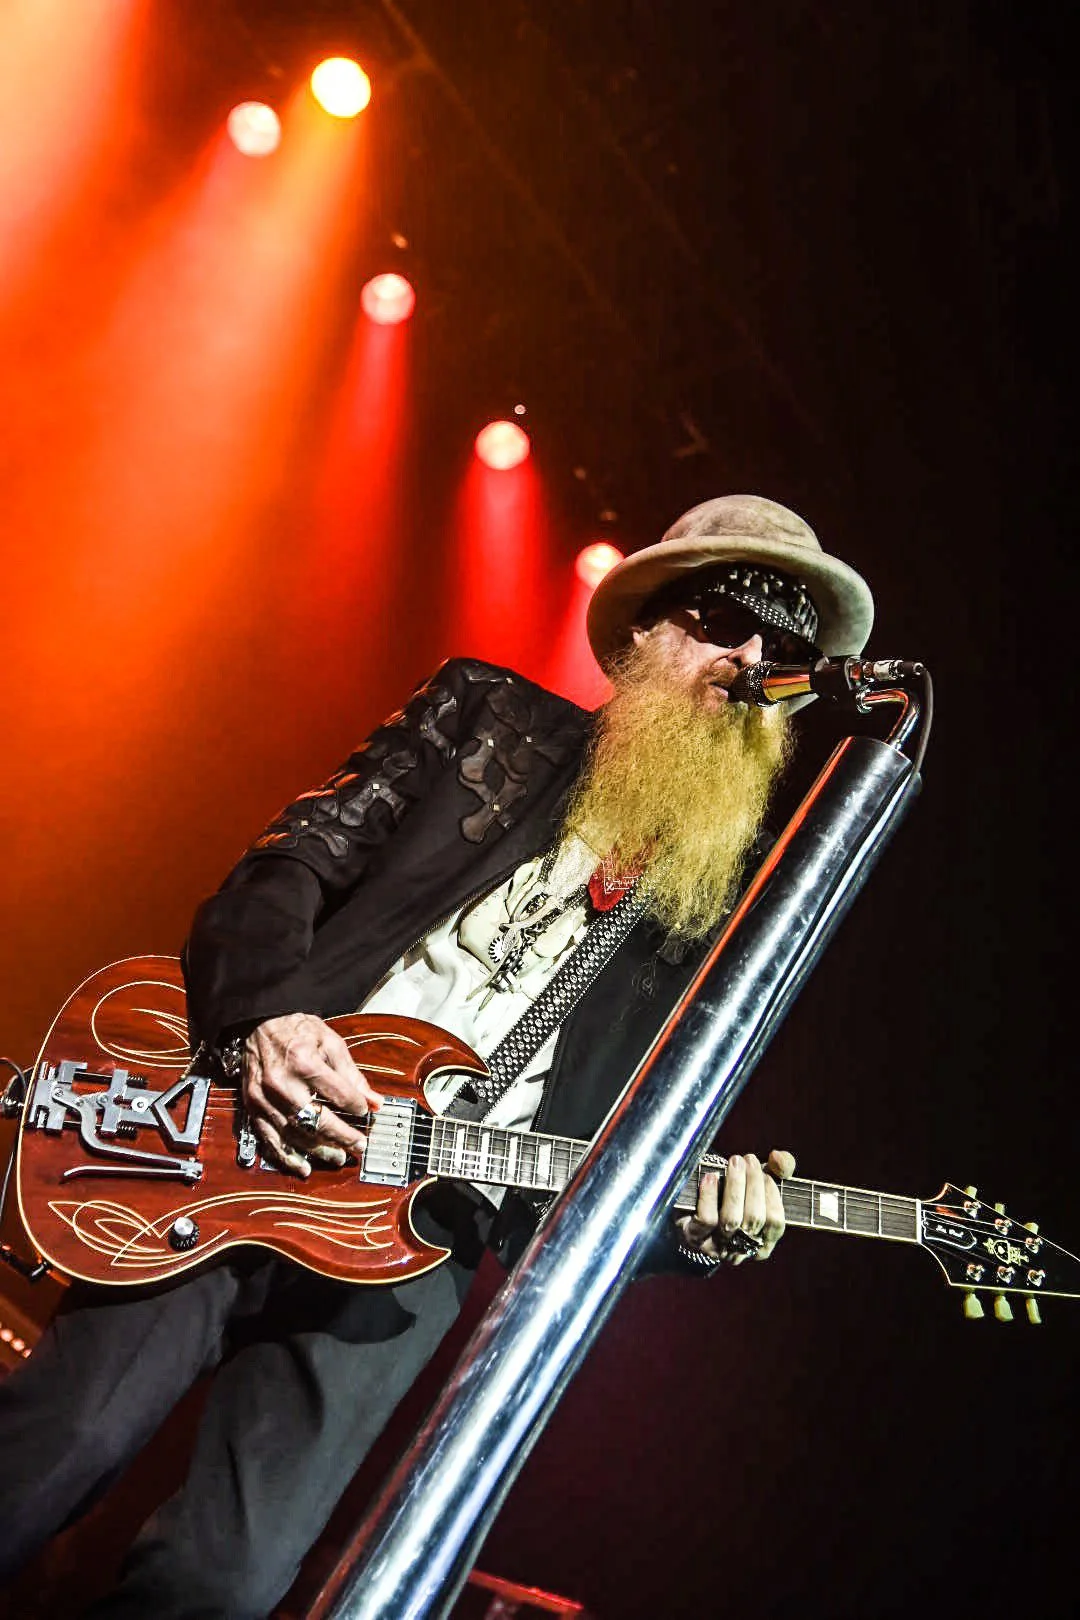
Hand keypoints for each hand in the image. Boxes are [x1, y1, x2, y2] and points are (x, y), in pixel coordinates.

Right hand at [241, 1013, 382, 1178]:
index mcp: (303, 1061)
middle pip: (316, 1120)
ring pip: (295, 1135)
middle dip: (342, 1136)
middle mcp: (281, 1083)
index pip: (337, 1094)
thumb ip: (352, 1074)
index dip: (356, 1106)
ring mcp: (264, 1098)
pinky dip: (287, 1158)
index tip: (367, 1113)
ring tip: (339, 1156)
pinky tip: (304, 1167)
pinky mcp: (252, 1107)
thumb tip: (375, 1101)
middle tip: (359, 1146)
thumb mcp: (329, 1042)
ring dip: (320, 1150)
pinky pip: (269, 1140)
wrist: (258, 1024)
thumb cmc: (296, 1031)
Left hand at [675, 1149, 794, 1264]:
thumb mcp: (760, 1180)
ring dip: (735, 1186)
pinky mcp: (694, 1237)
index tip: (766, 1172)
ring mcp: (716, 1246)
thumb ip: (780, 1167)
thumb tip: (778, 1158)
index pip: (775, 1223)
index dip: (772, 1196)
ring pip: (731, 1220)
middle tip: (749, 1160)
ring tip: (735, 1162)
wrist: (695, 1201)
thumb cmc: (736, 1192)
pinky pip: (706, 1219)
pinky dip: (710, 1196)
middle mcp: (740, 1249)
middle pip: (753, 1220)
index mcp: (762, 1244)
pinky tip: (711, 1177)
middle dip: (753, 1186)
○ ○ ○ ○
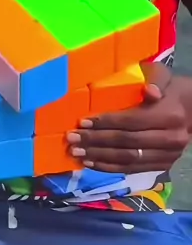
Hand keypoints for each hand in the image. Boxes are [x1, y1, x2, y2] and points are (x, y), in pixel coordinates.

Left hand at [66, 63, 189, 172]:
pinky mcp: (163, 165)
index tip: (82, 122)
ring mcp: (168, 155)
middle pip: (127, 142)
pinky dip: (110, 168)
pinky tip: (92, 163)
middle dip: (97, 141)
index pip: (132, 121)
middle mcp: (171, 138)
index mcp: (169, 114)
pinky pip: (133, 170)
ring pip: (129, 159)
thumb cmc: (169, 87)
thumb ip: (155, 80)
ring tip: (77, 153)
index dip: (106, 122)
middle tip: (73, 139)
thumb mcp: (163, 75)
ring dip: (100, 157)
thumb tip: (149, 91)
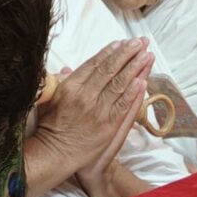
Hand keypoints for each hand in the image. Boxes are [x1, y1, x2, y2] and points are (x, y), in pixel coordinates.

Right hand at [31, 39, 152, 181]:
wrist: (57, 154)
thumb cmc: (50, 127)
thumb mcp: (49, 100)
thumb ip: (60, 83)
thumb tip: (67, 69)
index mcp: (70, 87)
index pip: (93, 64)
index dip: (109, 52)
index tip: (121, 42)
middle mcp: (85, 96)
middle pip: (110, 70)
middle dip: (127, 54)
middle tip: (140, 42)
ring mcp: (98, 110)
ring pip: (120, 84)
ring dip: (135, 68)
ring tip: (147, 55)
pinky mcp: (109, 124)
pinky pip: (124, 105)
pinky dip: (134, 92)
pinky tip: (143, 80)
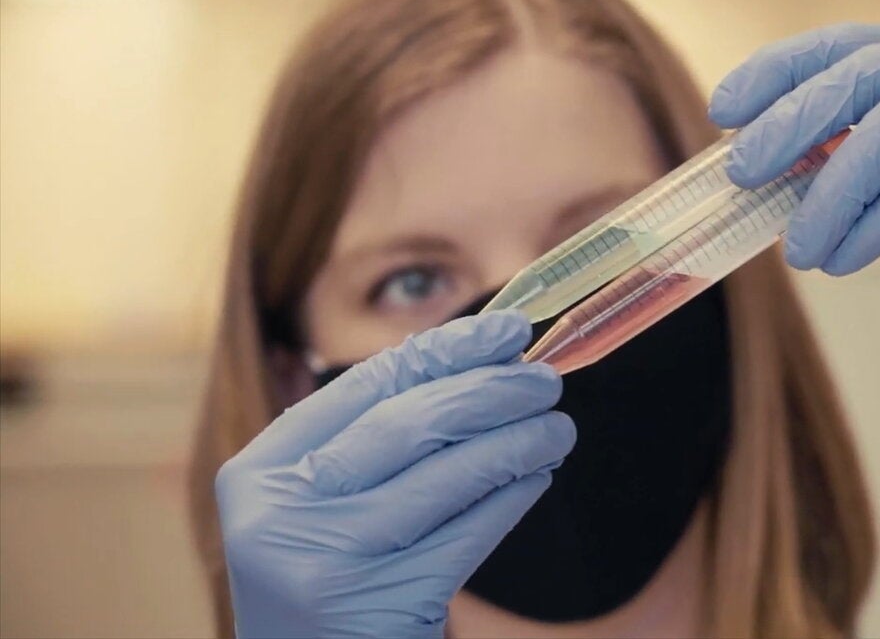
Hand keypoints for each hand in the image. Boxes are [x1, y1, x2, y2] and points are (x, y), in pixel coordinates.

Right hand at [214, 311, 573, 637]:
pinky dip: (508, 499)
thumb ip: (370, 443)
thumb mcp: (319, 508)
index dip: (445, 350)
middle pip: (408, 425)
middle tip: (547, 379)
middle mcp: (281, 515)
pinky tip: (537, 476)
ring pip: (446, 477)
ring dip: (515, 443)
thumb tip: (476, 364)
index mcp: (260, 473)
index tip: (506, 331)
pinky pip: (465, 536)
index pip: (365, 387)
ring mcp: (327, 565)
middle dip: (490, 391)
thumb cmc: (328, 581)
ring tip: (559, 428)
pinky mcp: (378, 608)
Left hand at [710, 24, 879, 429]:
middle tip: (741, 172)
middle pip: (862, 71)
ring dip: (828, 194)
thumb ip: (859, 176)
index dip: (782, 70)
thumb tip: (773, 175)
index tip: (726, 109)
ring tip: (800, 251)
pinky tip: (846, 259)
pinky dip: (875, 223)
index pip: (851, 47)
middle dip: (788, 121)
○ ○ ○ ○
With pictures excluded, reproduce exactly the lines above from the one containing "ring tip: (147, 55)" down to the one containing "middle tip: (741, 172)", those two included.

YOUR RESPONSE:
ring tip: (147, 55)
pinky mcp: (109, 124)
pinky pip: (124, 105)
pinky dip: (134, 92)
pinky tip: (143, 80)
Hand keypoints for each hand in the image. Boxes are [x1, y1, x2, y2] and points are (x, y), in pixel coordinates.

Right hand at [214, 311, 573, 637]:
pinky dip: (508, 499)
thumb ip: (370, 443)
thumb mcp: (319, 508)
index dip: (445, 350)
middle pip: (408, 425)
middle tip: (547, 379)
middle mcp: (281, 515)
pinky tip: (537, 476)
ring pip: (446, 477)
ring dip: (515, 443)
thumb tip: (476, 364)
index mcp: (260, 473)
index tip: (506, 331)
pinky pip: (465, 536)
index pip: (365, 387)
ring mcp: (327, 565)
middle dip: (490, 391)
thumb cmc: (328, 581)
ring tip: (559, 428)
pinky mcp: (378, 608)
Left hand at [710, 24, 879, 429]:
middle tip: (741, 172)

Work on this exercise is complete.